Drug to fight virus from the herpes family in transplant patients moves forward in trials

A drug once considered for cancer chemotherapy is advancing in clinical trials to test its effectiveness in fighting a virus from the herpes family that threatens transplant patients.

University of Michigan professors Leroy Townsend and John Drach developed the compound maribavir. It is licensed by ViroPharma, which announced today that maribavir is headed for phase 2 clinical trials for the treatment of cytomegalovirus infection in stem cell transplant patients. New drugs go through three phases of clinical trials before the Food and Drug Administration decides on their approval.

Cytomegalovirus (CMV) is part of the herpes virus family, which also includes the viruses that causes chicken pox, mononucleosis and herpes simplexes 1 and 2. Like other herpes viruses, CMV can remain dormant in the body for long periods of time.

In most people with intact immune systems, CMV causes little to no apparent illness. However, in people with weakened immune systems, CMV can lead to serious complications or death.

Patients who are immunosuppressed following transplant of hematopoietic stem cells, such as a bone marrow transplant or solid organ transplantation, are at high risk of CMV infection, as are AIDS patients, fetuses and newborns. In these patients, CMV can lead to conditions such as pneumonitis or hepatitis, or to complications such as acute or chronic rejection of a transplanted organ. When contracted in utero or at birth, CMV can cause babies to be born with birth defects or impairment such as hearing loss.

ViroPharma Inc. (Nasdaq:VPHM) is looking at the potential effectiveness and safety of the oral antiviral drug for transplant patients in the phase 2 trial. The study will be conducted at up to 15 transplant centers across the United States.

Drach, a biochemist and virologist who is a professor in the schools of dentistry and pharmacy, and Townsend, emeritus professor in chemistry and Pharmacy's medicinal chemistry, began researching cytomegalovirus in the 1980s, prompted by a National Institutes of Health call for proposals to find drugs to treat CMV infections.

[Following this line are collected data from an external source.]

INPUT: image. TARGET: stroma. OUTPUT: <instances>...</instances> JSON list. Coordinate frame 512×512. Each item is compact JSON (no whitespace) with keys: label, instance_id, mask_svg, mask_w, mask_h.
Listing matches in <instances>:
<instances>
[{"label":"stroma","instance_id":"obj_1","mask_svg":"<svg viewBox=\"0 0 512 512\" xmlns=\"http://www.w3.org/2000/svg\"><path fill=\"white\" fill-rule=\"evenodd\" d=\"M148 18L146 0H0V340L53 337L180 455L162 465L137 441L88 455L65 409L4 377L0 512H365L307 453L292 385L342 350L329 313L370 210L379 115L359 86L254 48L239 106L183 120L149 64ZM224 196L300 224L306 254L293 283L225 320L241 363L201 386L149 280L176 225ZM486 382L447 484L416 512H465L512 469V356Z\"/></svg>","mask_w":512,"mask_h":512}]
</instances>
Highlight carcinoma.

The U-M researchers collaborated with scientists at what is now GlaxoSmithKline, leading to prompt clinical evaluation of maribavir. But advances in treatment of HIV and AIDS patients temporarily slowed interest in the compound and development work ceased. CMV was a common cause of blindness and ultimately death in HIV patients, and as the medical community invented drugs to treat the HIV infection directly, there was less urgency by large pharmaceutical firms to develop a CMV drug.

"We had mixed feelings—naturally we were pleased to see the remarkable progress in treating HIV and the dramatic decrease in death from AIDS-related complications, but we also wanted to see our compound get to market for other people with CMV," Drach said.

Recently, ViroPharma licensed maribavir, and in February it launched a phase 1 trial to study drug interaction and the drug's safety in healthy volunteers.

More than 30 years ago, Drach teamed with fellow dentistry professor Charles Shipman to study herpes simplex and to discover drugs to treat resulting diseases that manifest orally as cold sores. When Townsend came to Michigan in 1979, his focus had been primarily the design and synthesis of new anticancer drugs.

Townsend agreed to peruse his library of anticancer compounds so Drach could test them for potential effectiveness against CMV. Chemotherapy drugs work by killing cells and the scientists hoped that if Townsend's compounds had not been effective in killing cancerous cells, maybe they would instead work to block replication of virus cells without killing healthy cells. In fact, that was the case for the class of compounds to which maribavir belongs.

Maribavir works differently than other CMV treatments. It inhibits the function of three previously undiscovered CMV genes.

The collaboration of faculty from dentistry and pharmacy to study potential cancer drugs for their effectiveness in treating a herpes virus is a classic example of what researchers say is a major strength of U-M: the ease of teaming with others outside their discipline to find new approaches to questions bigger than any one way of answering them.